PROVINCETOWN — With a mix of federal and municipal funds already secured, a third infant-toddler room at the Provincetown Schools is ready to open its doors. There’s just one thing missing: the two new staff members required.
“We’re waiting for the ship to sail, but we don’t have any sailors,” said Tessa Bry Taylor, manager of the Provincetown Schools Early Learning Center. “We can’t do it without them.”
At the beginning of June, the school won $362,801 in federal American Rescue Plan Act funding to open another room for its infant-toddler program, which serves children from eight weeks to three years old. With $25,000 in reserve funding from the finance committee and an additional $100,000 earmarked in the school budget, the ARPA grant brought the total capital available for expanding the program to just under half a million dollars.
With that money, the school has already done much of the legwork to set up the third room, including retrofitting a pre-K classroom in the Veterans Memorial Community Center to meet infant-toddler requirements. The goal was to be up and running by Aug. 1, Bry Taylor said.
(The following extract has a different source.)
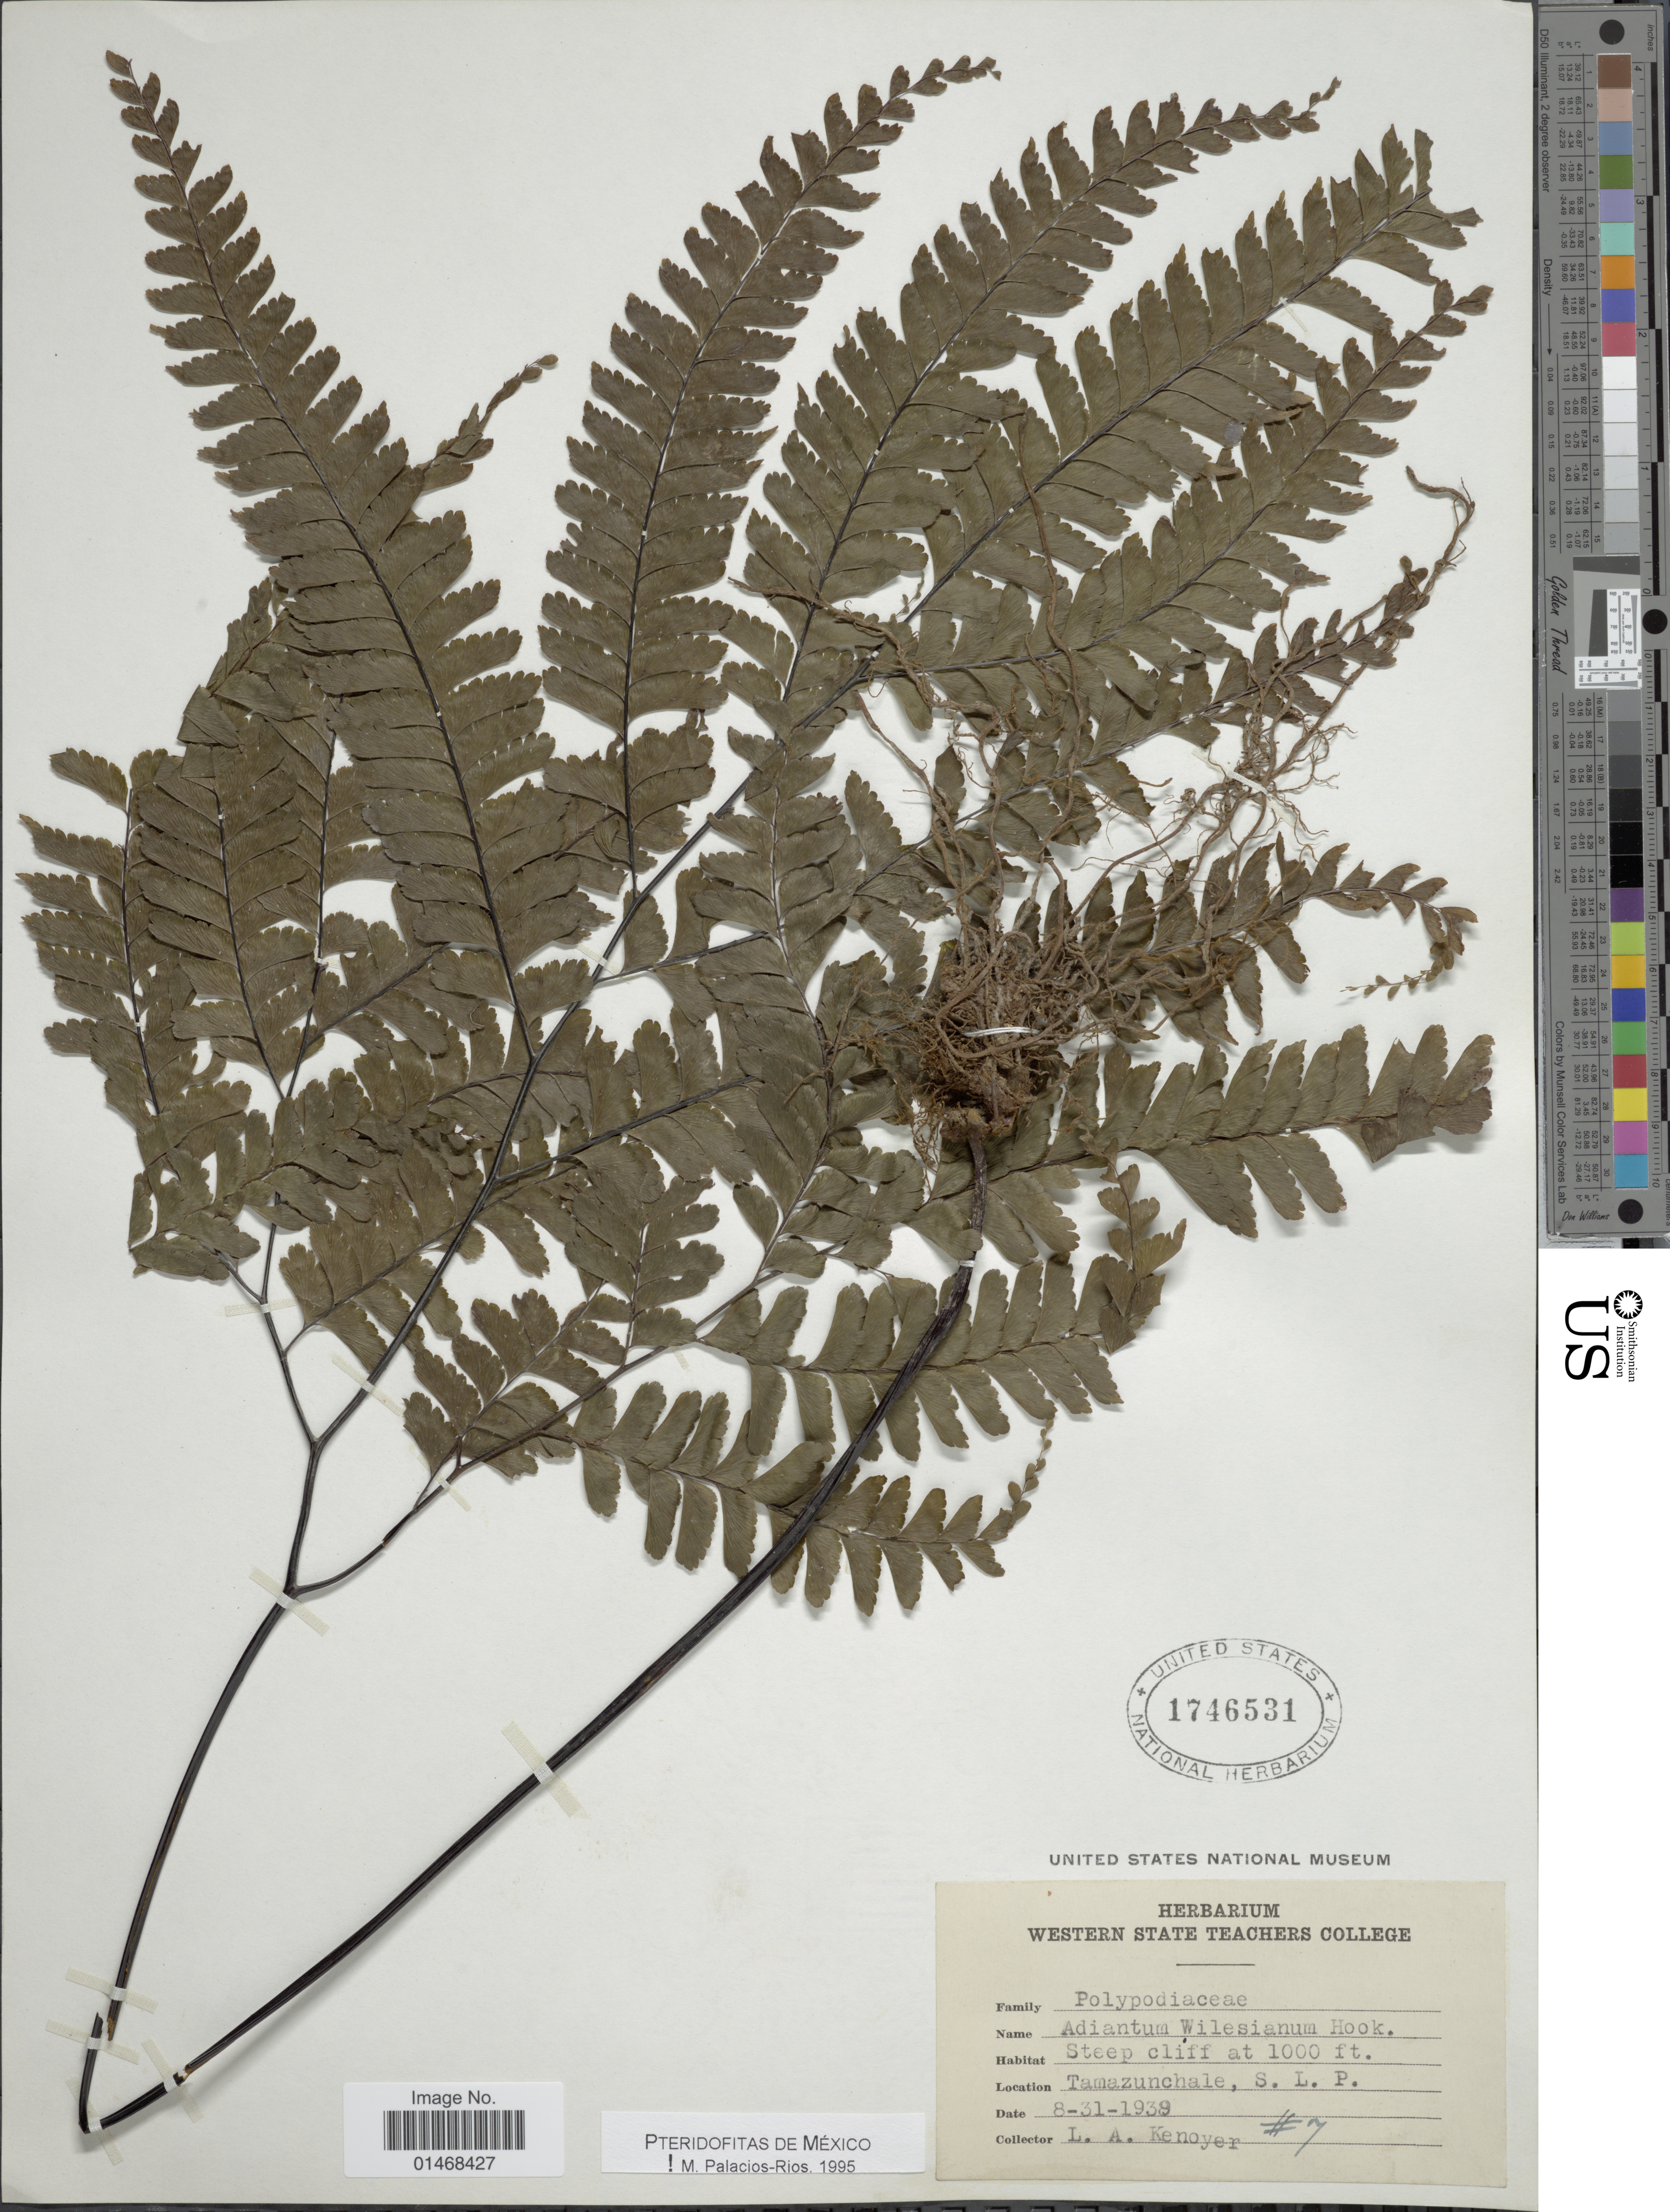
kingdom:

The schools began trying to hire additional infant-toddler teachers even before the ARPA grant came in. They posted the two openings in May, internally and on SchoolSpring, the school jobs board website, according to Provincetown IB Schools Administrative Assistant Darlene Van Alstyne. The salary range for the jobs, which include benefits, is $40,000 to $45,000.
The school has received zero applications for the two positions, Van Alstyne said.
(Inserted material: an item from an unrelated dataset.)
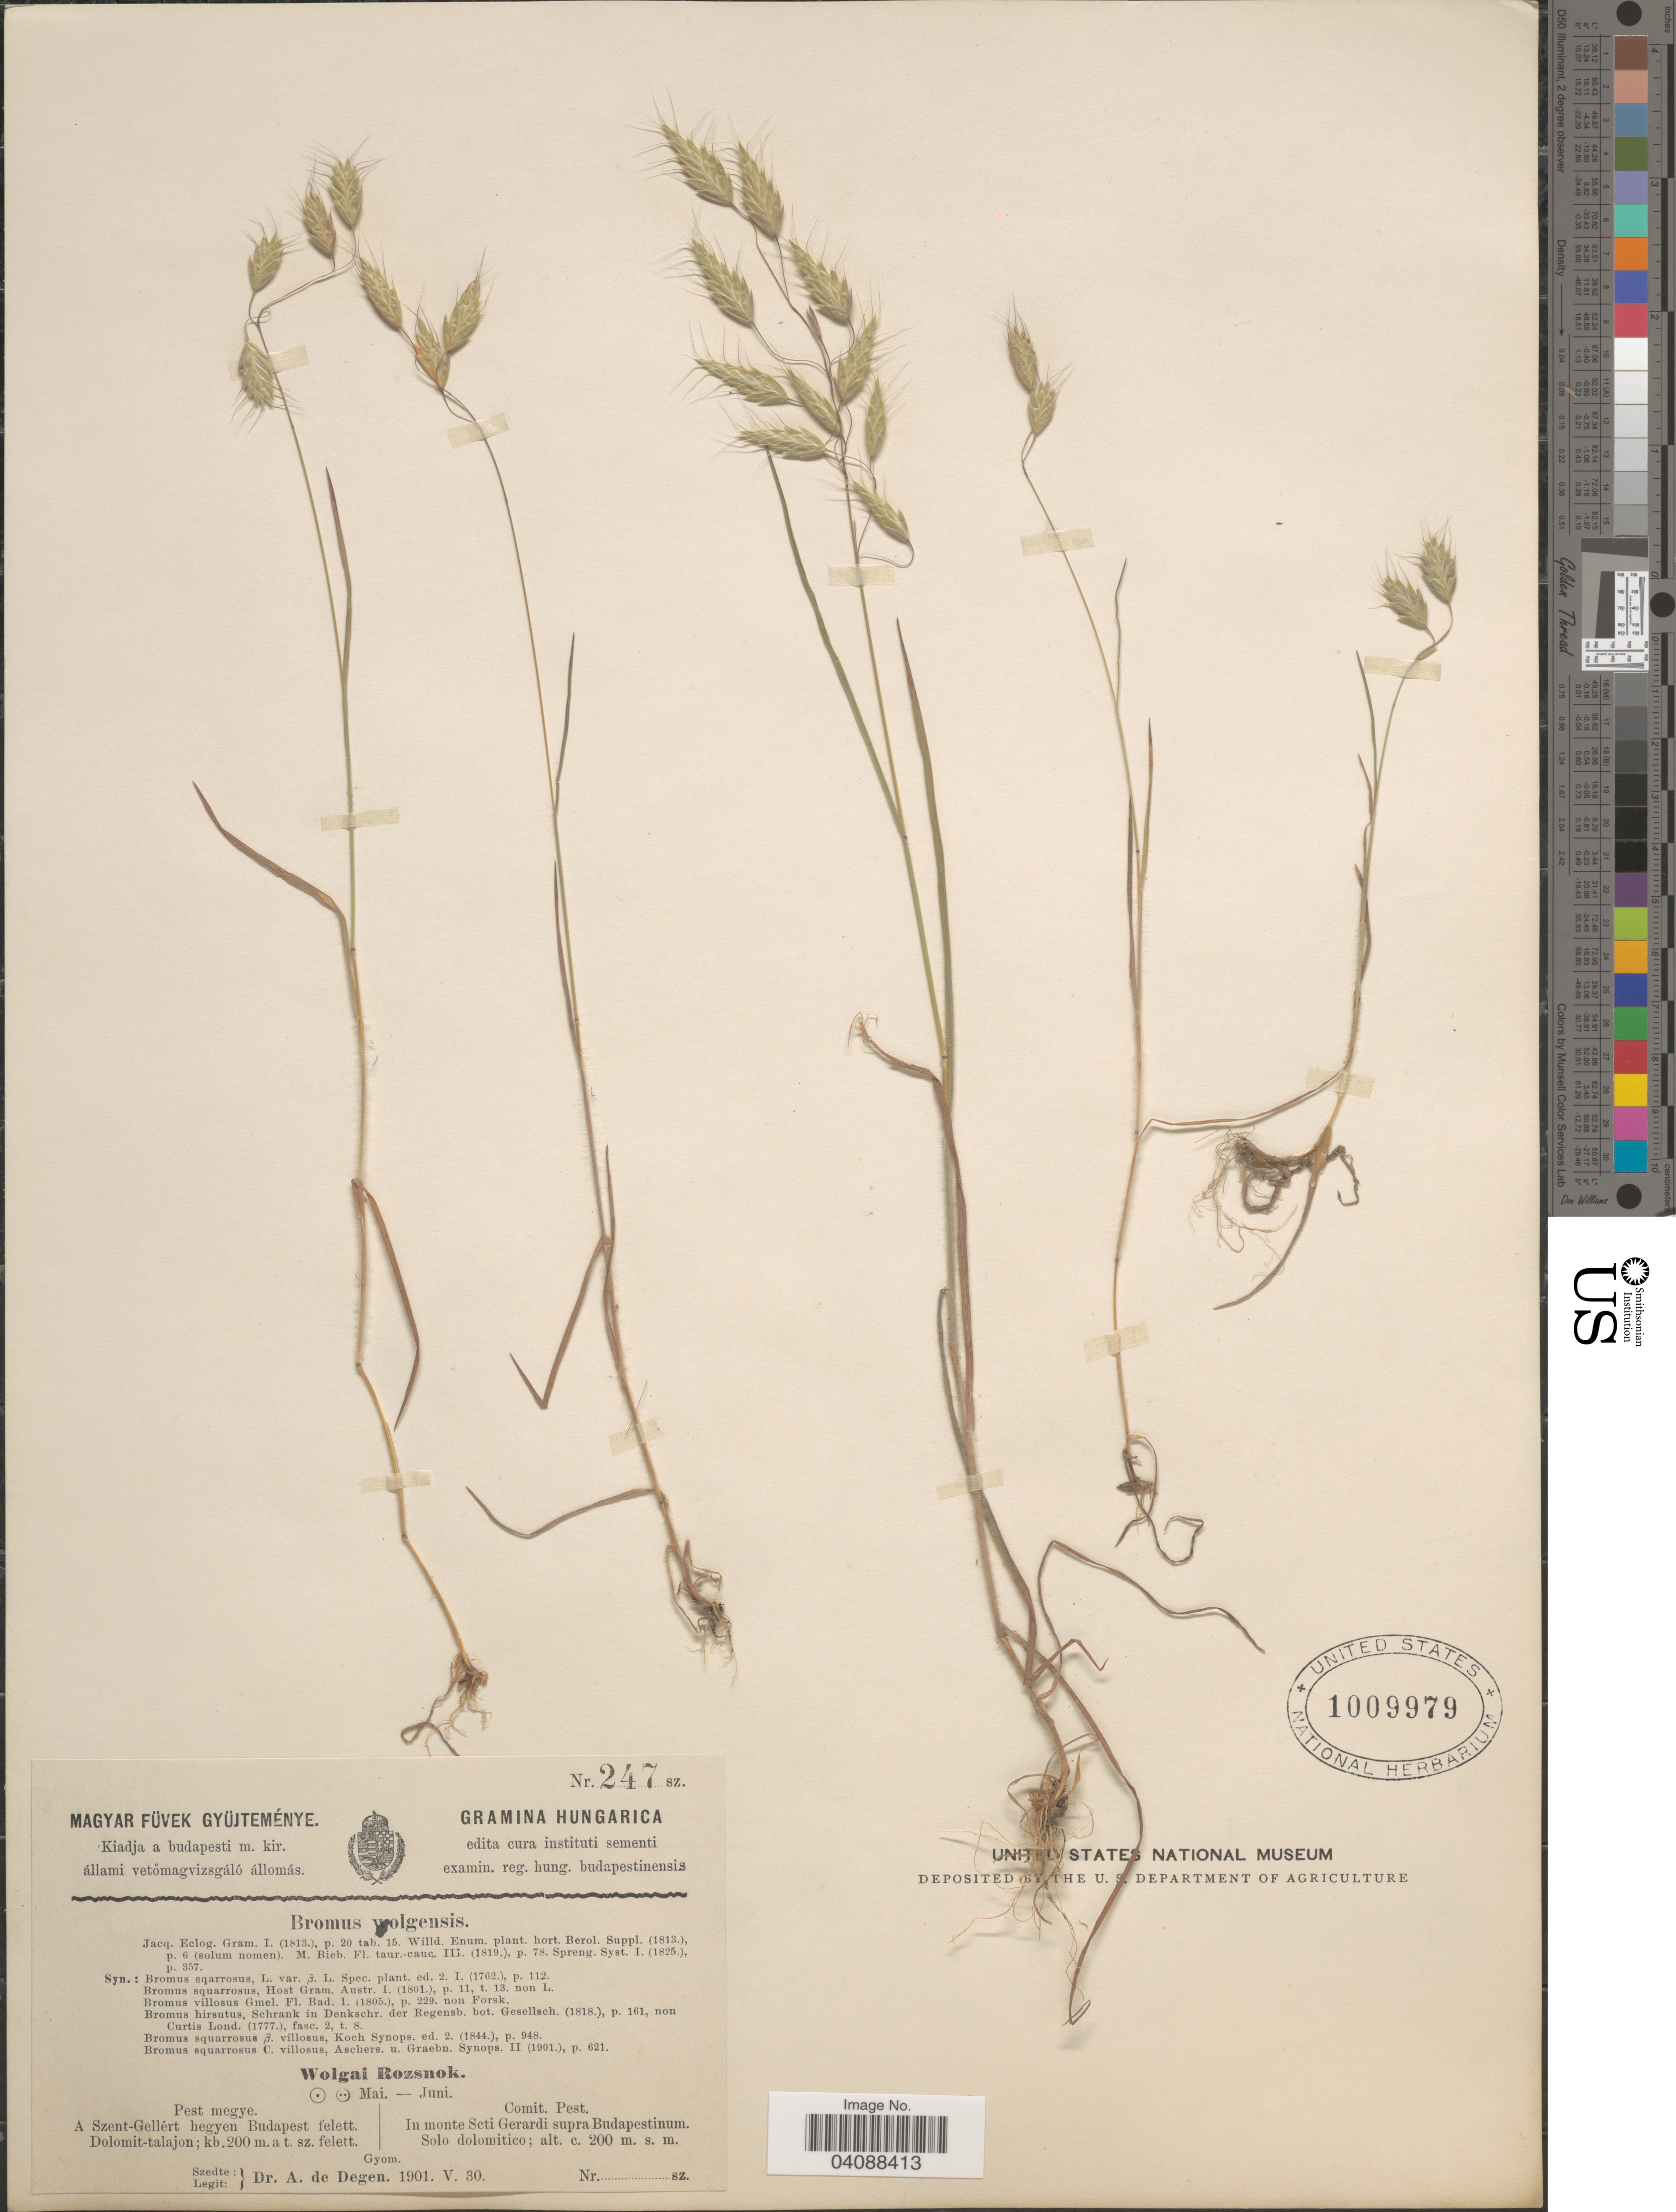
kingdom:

There are currently 28 families on the waiting list for infant-toddler spots. That number has jumped from five this past winter, according to Bry Taylor.
Despite the reality of an aging population, “it continues to be extremely evident to me that there needs to be more child care on the Outer Cape,” she said.
“It’s just getting worse by the day,” she told the Independent last week. “In the last 72 hours, I’ve received four additional inquiries,” she said, from parents looking to enroll their children.
The infant-toddler program is one of a handful of early childhood caregiving options on the Outer Cape. But the others — including Earthstar Play School in Truro, the preschool at Truro Central School, the Wellfleet Montessori Preschool, and My Little Island Preschool in Wellfleet — also have waiting lists, Bry Taylor said.
Provincetown’s program is free for children of residents and town employees. And with child-care voucher programs up and running in Truro, Wellfleet, and Eastham, very few families pay the full per-diem price.
The program’s two existing rooms, which are staffed by four teachers, are sufficient for the 21 children already enrolled. A third room would allow the program to accept at least nine more kids.
The Outer Cape is not alone in coming up short on child-care hiring. Bureau of Labor Statistics data from 2022 indicate that roughly 100,000 child-care workers nationwide had left for other jobs since the pandemic began.
In the recent round of Barnstable County-distributed ARPA grants, child-care organizations received $1.1 million of the $5 million available, the largest share of any sector.
It’s a draining but rewarding profession, Provincetown Schools Supt. Gerry Goyette said. “If I retired, I would totally work up there, because they are so adorable,” he said. “I mean, you go home dead tired, but they are a lot of fun.”